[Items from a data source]

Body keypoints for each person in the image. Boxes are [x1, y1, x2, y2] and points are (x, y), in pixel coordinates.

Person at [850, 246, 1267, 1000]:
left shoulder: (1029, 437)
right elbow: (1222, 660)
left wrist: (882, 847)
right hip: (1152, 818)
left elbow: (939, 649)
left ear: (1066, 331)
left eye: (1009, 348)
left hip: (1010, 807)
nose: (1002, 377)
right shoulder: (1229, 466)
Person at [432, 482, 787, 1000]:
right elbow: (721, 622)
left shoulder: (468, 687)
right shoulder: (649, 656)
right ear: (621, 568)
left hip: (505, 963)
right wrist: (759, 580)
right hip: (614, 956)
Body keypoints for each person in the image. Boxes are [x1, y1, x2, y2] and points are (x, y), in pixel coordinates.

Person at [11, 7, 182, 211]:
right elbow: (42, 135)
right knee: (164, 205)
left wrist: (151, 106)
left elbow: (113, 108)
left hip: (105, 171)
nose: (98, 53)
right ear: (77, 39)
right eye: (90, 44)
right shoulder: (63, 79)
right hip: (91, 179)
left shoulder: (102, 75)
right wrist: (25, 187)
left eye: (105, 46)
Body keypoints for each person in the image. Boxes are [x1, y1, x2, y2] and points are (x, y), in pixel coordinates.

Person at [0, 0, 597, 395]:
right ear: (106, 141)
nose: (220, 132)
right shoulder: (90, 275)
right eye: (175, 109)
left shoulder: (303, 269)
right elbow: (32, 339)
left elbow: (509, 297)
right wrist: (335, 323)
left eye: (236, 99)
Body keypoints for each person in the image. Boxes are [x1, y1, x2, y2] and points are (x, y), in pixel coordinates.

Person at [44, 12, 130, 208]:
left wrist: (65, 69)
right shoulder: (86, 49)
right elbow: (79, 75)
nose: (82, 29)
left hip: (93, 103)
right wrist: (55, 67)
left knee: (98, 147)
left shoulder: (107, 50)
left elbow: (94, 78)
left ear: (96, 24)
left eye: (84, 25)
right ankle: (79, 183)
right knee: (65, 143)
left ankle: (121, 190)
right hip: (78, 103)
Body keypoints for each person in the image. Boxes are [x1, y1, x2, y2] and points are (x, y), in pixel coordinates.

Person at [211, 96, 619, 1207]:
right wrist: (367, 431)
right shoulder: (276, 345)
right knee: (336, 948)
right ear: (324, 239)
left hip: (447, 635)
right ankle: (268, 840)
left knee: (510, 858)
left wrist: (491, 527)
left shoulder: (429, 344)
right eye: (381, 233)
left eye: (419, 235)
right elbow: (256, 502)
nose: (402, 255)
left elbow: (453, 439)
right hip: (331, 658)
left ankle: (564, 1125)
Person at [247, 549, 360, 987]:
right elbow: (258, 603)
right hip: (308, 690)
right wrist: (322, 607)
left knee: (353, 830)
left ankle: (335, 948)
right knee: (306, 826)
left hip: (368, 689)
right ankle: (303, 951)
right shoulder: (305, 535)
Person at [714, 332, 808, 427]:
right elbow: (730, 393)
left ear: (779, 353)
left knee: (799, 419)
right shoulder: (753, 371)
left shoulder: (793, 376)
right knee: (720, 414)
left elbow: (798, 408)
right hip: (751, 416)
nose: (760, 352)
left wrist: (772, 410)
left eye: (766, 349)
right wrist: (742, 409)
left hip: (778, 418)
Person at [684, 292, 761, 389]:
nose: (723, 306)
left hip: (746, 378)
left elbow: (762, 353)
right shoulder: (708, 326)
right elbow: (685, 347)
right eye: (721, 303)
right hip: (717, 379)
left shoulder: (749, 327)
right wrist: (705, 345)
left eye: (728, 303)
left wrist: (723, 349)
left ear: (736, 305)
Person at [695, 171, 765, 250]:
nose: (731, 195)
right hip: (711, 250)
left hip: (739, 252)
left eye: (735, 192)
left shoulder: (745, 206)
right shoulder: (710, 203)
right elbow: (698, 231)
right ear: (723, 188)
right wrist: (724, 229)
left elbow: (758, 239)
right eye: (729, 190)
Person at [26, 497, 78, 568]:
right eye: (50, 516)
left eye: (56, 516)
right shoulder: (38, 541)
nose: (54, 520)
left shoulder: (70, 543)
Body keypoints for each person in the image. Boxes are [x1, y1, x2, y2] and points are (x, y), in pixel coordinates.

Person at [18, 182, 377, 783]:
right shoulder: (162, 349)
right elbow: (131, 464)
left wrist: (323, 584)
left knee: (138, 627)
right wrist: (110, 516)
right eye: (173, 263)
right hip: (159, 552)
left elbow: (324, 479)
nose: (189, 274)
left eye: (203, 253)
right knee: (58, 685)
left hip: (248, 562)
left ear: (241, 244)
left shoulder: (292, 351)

== WORK INSTRUCTIONS ==
Find the word "nose" in the data and show each line that holds it.

== EXPECTED ANSWER ==
nose: (1002, 377)
nose: (98, 53)
nose: (220, 132)
nose: (82, 29)
nose: (402, 255)
nose: (760, 352)
nose: (723, 306)
nose: (731, 195)
nose: (54, 520)
nose: (189, 274)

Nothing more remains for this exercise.